§ **Exercise instructions**:
Return exactly the lines that run from the one containing "- **Code Review" to the end of the entries, with both ends included.

================================

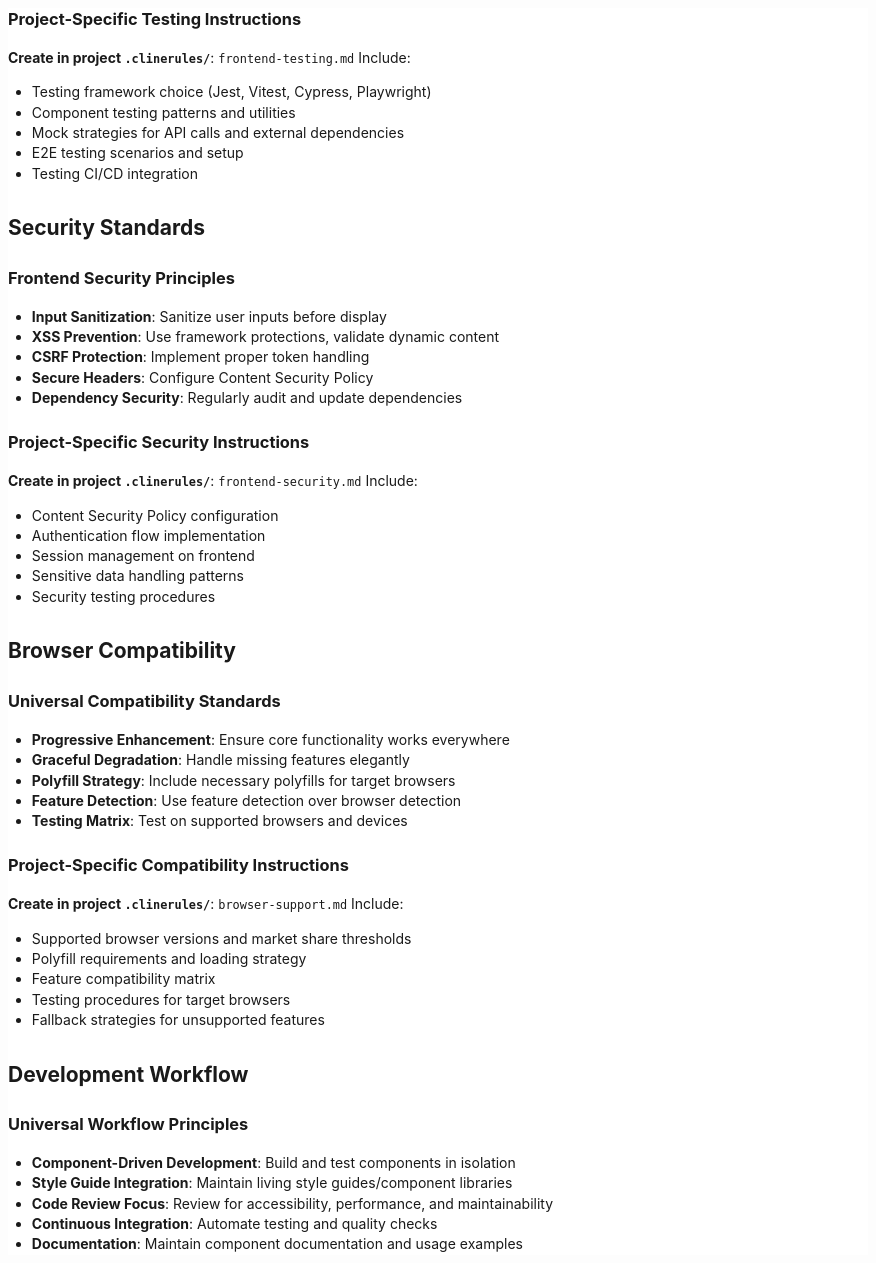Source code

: ### Project-Specific Testing Instructions
**Create in project `.clinerules/`**: `frontend-testing.md`
Include:
- Testing framework choice (Jest, Vitest, Cypress, Playwright)
- Component testing patterns and utilities
- Mock strategies for API calls and external dependencies
- E2E testing scenarios and setup
- Testing CI/CD integration

## Security Standards

### Frontend Security Principles
- **Input Sanitization**: Sanitize user inputs before display
- **XSS Prevention**: Use framework protections, validate dynamic content
- **CSRF Protection**: Implement proper token handling
- **Secure Headers**: Configure Content Security Policy
- **Dependency Security**: Regularly audit and update dependencies

### Project-Specific Security Instructions
**Create in project `.clinerules/`**: `frontend-security.md`
Include:
- Content Security Policy configuration
- Authentication flow implementation
- Session management on frontend
- Sensitive data handling patterns
- Security testing procedures

## Browser Compatibility

### Universal Compatibility Standards
- **Progressive Enhancement**: Ensure core functionality works everywhere
- **Graceful Degradation**: Handle missing features elegantly
- **Polyfill Strategy**: Include necessary polyfills for target browsers
- **Feature Detection**: Use feature detection over browser detection
- **Testing Matrix**: Test on supported browsers and devices

### Project-Specific Compatibility Instructions
**Create in project `.clinerules/`**: `browser-support.md`
Include:
- Supported browser versions and market share thresholds
- Polyfill requirements and loading strategy
- Feature compatibility matrix
- Testing procedures for target browsers
- Fallback strategies for unsupported features

## Development Workflow

### Universal Workflow Principles
- **Component-Driven Development**: Build and test components in isolation
- **Style Guide Integration**: Maintain living style guides/component libraries
- **Code Review Focus**: Review for accessibility, performance, and maintainability
- **Continuous Integration**: Automate testing and quality checks
- **Documentation**: Maintain component documentation and usage examples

================================

§ **Response area**:
- **Code Review Focus**: Review for accessibility, performance, and maintainability
- **Continuous Integration**: Automate testing and quality checks
- **Documentation**: Maintain component documentation and usage examples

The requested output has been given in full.